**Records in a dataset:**
[Start of Attachment]

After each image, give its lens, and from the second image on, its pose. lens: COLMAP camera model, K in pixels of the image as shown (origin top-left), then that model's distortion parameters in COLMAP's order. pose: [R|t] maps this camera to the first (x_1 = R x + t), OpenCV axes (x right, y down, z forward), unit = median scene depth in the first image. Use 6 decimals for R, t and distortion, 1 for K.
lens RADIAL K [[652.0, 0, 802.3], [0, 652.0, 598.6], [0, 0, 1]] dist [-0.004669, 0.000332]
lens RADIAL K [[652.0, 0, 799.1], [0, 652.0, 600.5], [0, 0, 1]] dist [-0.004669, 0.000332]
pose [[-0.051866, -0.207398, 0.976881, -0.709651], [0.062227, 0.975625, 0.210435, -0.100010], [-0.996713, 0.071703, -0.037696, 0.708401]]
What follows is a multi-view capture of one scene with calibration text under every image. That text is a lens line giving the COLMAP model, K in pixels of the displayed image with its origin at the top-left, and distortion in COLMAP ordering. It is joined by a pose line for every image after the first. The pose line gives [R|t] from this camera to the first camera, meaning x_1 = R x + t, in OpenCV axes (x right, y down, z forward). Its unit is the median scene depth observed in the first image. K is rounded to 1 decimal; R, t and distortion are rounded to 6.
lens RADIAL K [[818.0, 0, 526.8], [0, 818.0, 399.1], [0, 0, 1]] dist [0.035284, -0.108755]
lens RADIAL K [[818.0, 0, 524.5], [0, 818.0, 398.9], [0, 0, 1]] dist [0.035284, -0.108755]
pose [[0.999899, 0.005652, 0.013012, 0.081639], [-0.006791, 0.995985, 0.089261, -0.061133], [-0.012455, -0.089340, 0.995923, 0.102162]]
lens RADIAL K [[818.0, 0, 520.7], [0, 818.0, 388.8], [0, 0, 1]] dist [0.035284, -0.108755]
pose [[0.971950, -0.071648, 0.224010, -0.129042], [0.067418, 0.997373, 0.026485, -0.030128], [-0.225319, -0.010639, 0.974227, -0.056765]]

[End of Attachment]

**Problem details:**
Format every item above as a numbered list, omitting any blank lines.

**Solution to this exercise:**
1. After each image, give its lens, and from the second image on, its pose. lens: COLMAP camera model, K in pixels of the image as shown (origin top-left), then that model's distortion parameters in COLMAP's order. pose: [R|t] maps this camera to the first (x_1 = R x + t), OpenCV axes (x right, y down, z forward), unit = median scene depth in the first image. Use 6 decimals for R, t and distortion, 1 for K.
2. lens RADIAL K [[652.0, 0, 802.3], [0, 652.0, 598.6], [0, 0, 1]] dist [-0.004669, 0.000332]
3. lens RADIAL K [[652.0, 0, 799.1], [0, 652.0, 600.5], [0, 0, 1]] dist [-0.004669, 0.000332]
4. pose [[-0.051866, -0.207398, 0.976881, -0.709651], [0.062227, 0.975625, 0.210435, -0.100010], [-0.996713, 0.071703, -0.037696, 0.708401]]
5. What follows is a multi-view capture of one scene with calibration text under every image. That text is a lens line giving the COLMAP model, K in pixels of the displayed image with its origin at the top-left, and distortion in COLMAP ordering. It is joined by a pose line for every image after the first. The pose line gives [R|t] from this camera to the first camera, meaning x_1 = R x + t, in OpenCV axes (x right, y down, z forward). Its unit is the median scene depth observed in the first image. K is rounded to 1 decimal; R, t and distortion are rounded to 6.
6. lens RADIAL K [[818.0, 0, 526.8], [0, 818.0, 399.1], [0, 0, 1]] dist [0.035284, -0.108755]
7. lens RADIAL K [[818.0, 0, 524.5], [0, 818.0, 398.9], [0, 0, 1]] dist [0.035284, -0.108755]
8. pose [[0.999899, 0.005652, 0.013012, 0.081639], [-0.006791, 0.995985, 0.089261, -0.061133], [-0.012455, -0.089340, 0.995923, 0.102162]]
9. lens RADIAL K [[818.0, 0, 520.7], [0, 818.0, 388.8], [0, 0, 1]] dist [0.035284, -0.108755]
10. pose [[0.971950, -0.071648, 0.224010, -0.129042], [0.067418, 0.997373, 0.026485, -0.030128], [-0.225319, -0.010639, 0.974227, -0.056765]]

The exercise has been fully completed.